Seated around long tables over lunch, two dozen students at Iowa’s Central College opened their monthly meeting on sustainability by discussing the upcoming Iowa caucuses. Among other things, the group has organised marches to the mayor’s office and written letters to elected officials.

There was no official endorsement, but Efrain Garcia reminded students to register and show up. “This is a really big election, because we have a real shot at electing a person, you can determine who that person is, that really supports sustainability,” Garcia said.

Iowans will gather at different sites around the state on Monday evening to choose candidates for the 2020 US presidential elections.

For this group of students at Central College, a school affiliated with the Reformed Church in America, the election is just as much, if not more, about engaging with an issue many grew up talking about as it is about the issues that have historically driven evangelicals and other Christians to the polls.

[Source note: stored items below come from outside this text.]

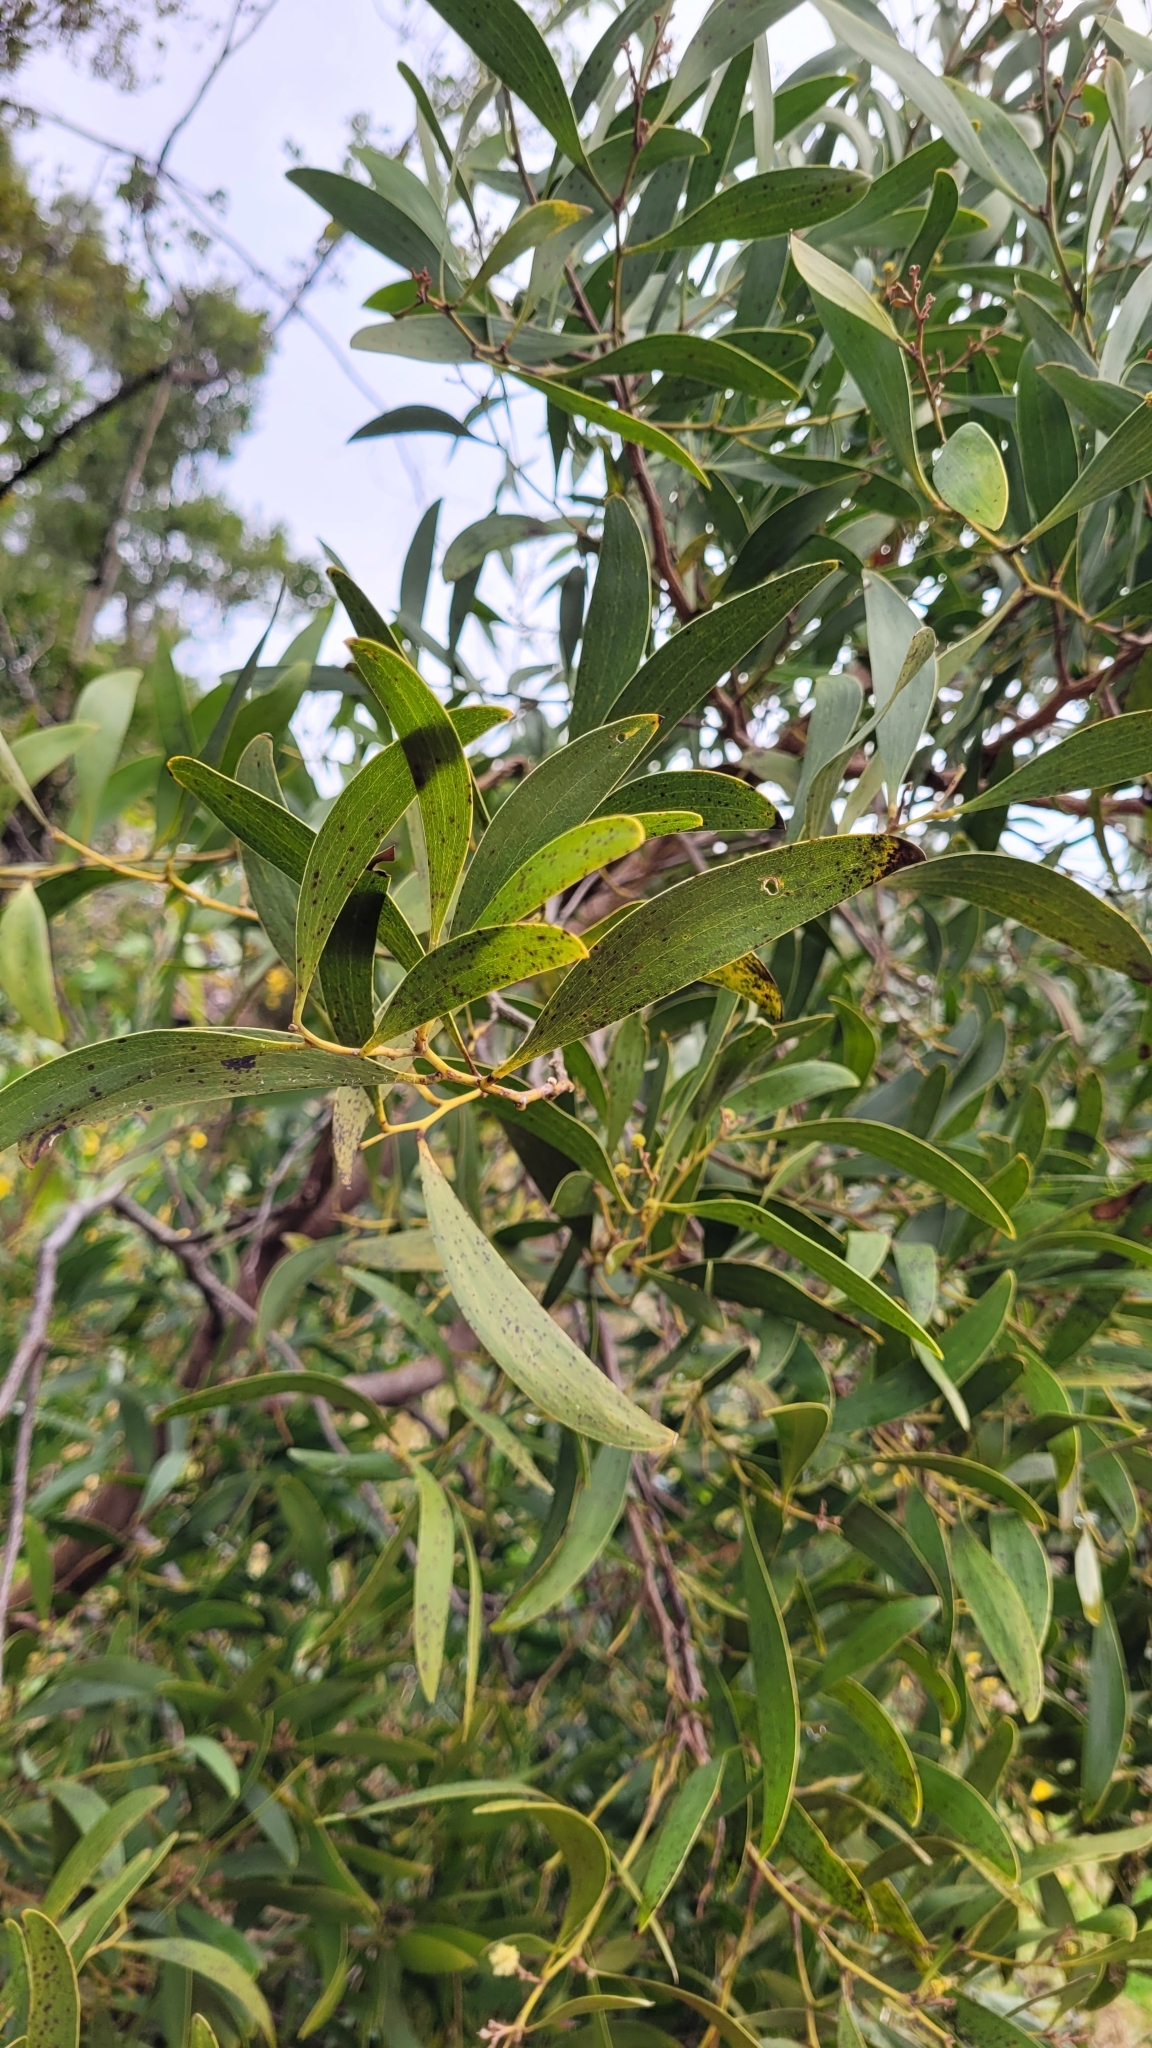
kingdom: Plantae
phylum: Tracheophyta
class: Magnoliopsida
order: Fabales
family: Fabaceae
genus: Acacia
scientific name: Acacia melanoxylon
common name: Blackwood
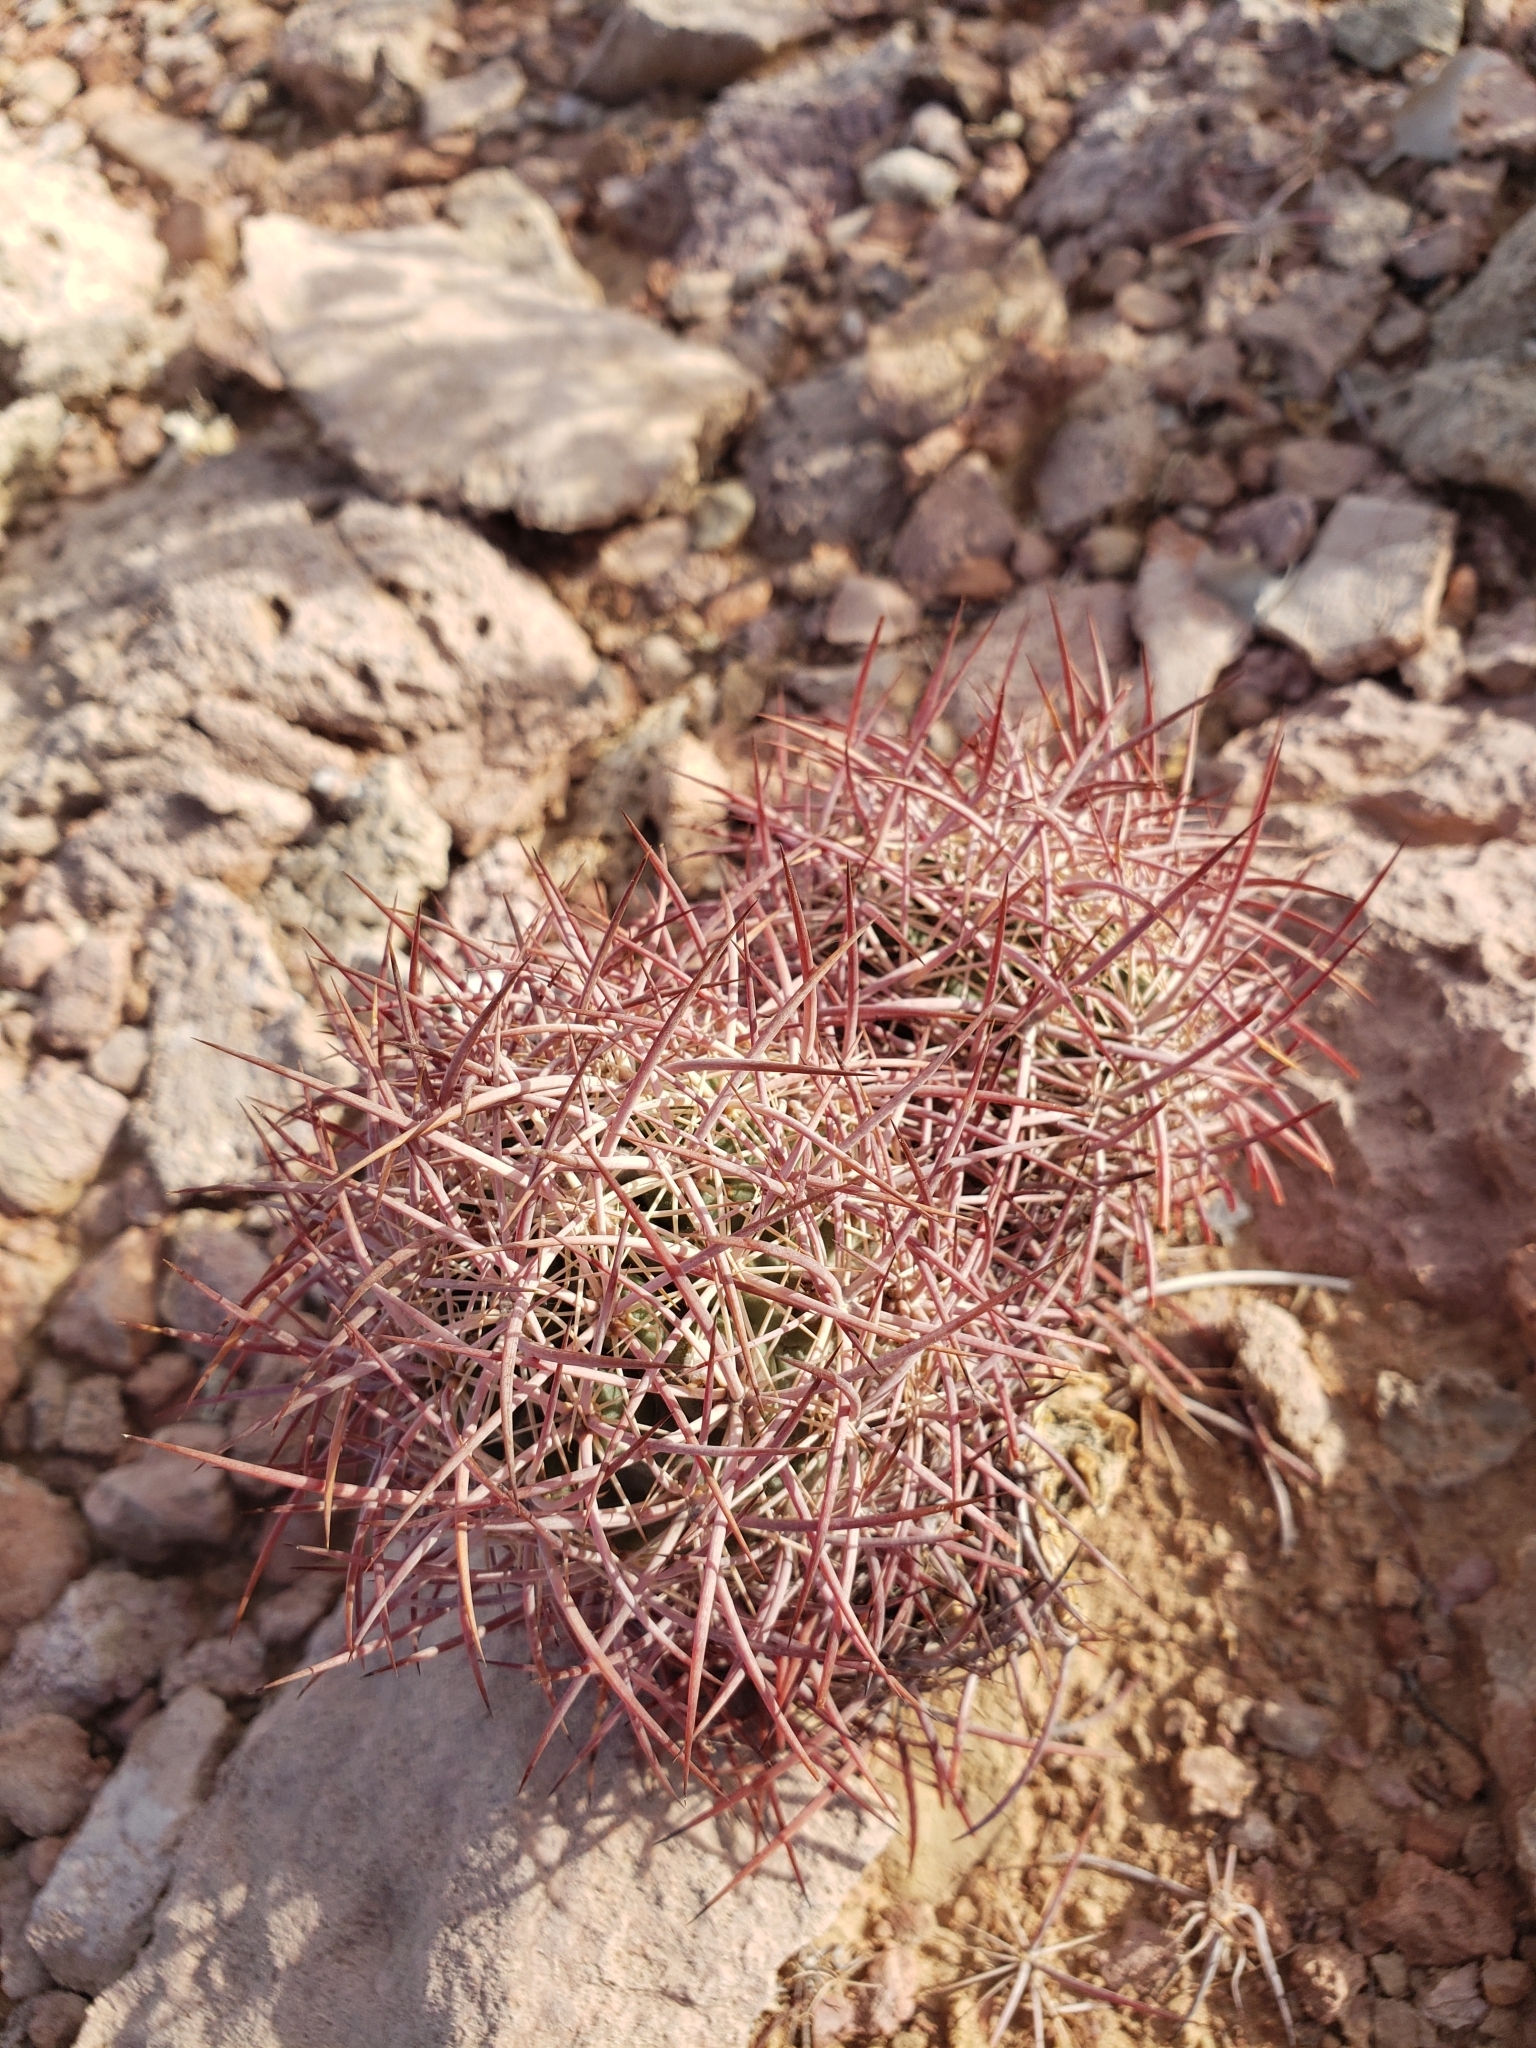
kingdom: Plantae
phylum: Tracheophyta
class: Magnoliopsida
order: Caryophyllales
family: Cactaceae
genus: Sclerocactus
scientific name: Sclerocactus johnsonii
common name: Eight-spine fishhook cactus
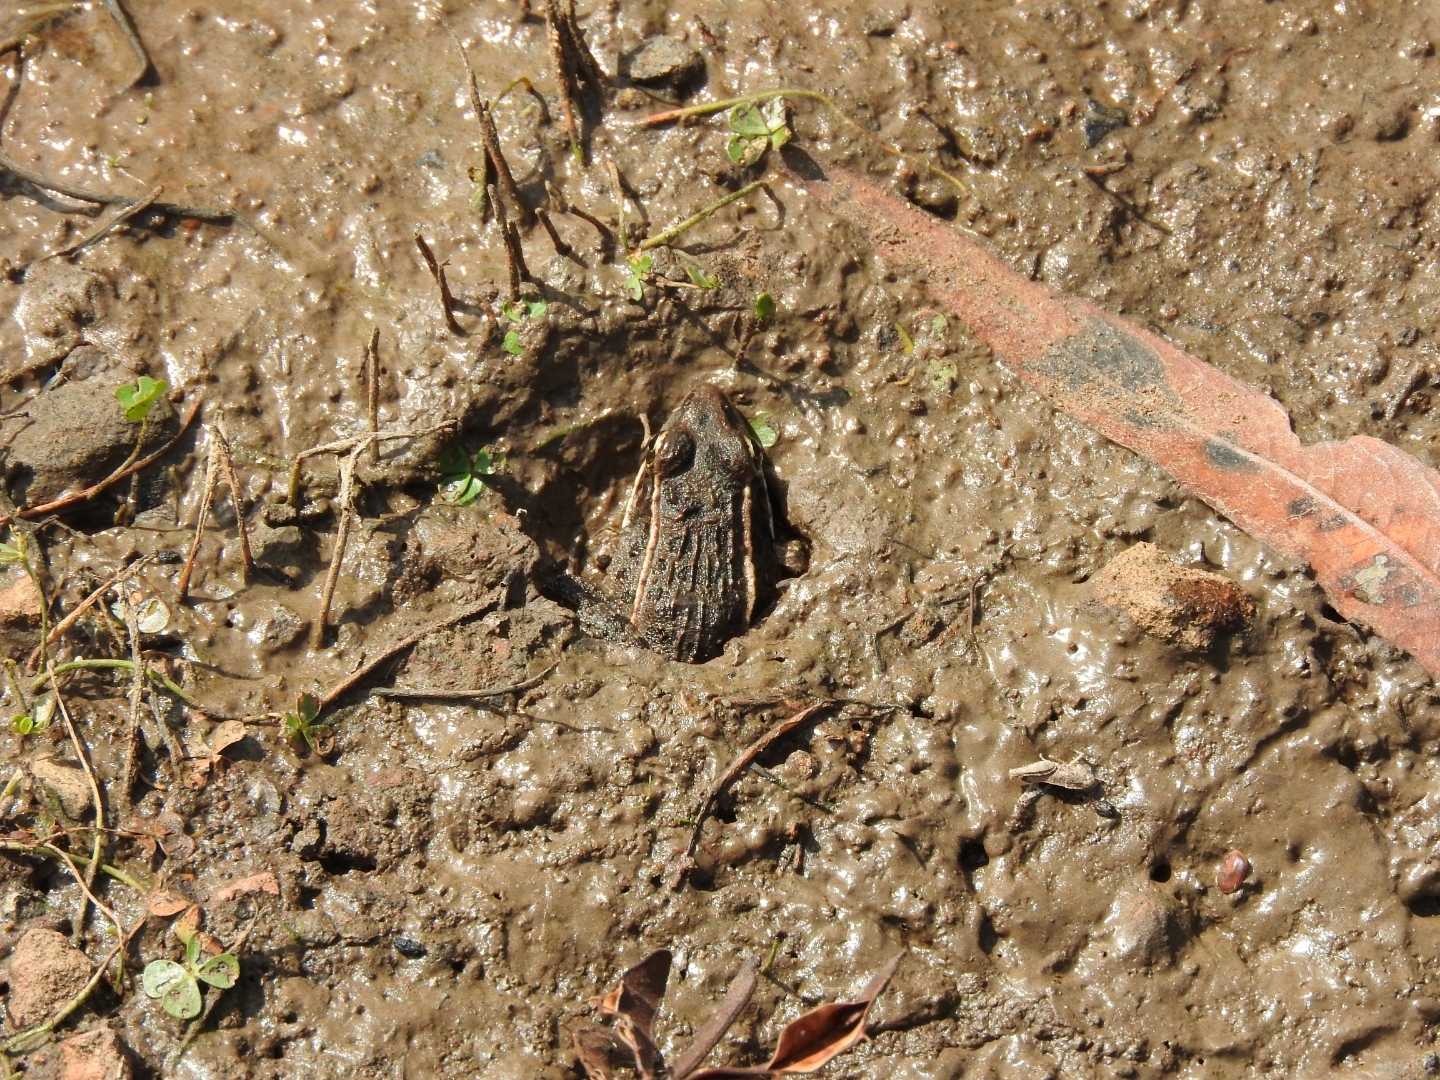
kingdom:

“I come from a very conservative family and a very conservative background, and so I used to think the sustainability movement was a very liberal agenda and a very liberal idea. And I was very turned off to the idea that I was required to take a sustainability class, because it wasn’t something that I was interested in,” said Carter Terpstra, who lives in one of the green pods on campus, where residents are required to present projects in order to keep living there, such as examining the recycling system in the athletic facilities. All students are required to take a class on sustainability.

Terpstra started to change his mind when he saw that the issues the sustainability movement was trying to address were some of the things he cared about as a Christian.

“They’re fighting for justice. Why wouldn’t I be on board with that? But at the same time, there were some things where I was like, well, I agree and disagree with even within the whole spectrum of what sustainability is,” Terpstra said. “In hindsight now, it’s better that I was educated on it than not. Because now I know what it’s all about. My preconceived ideas did not meet reality.”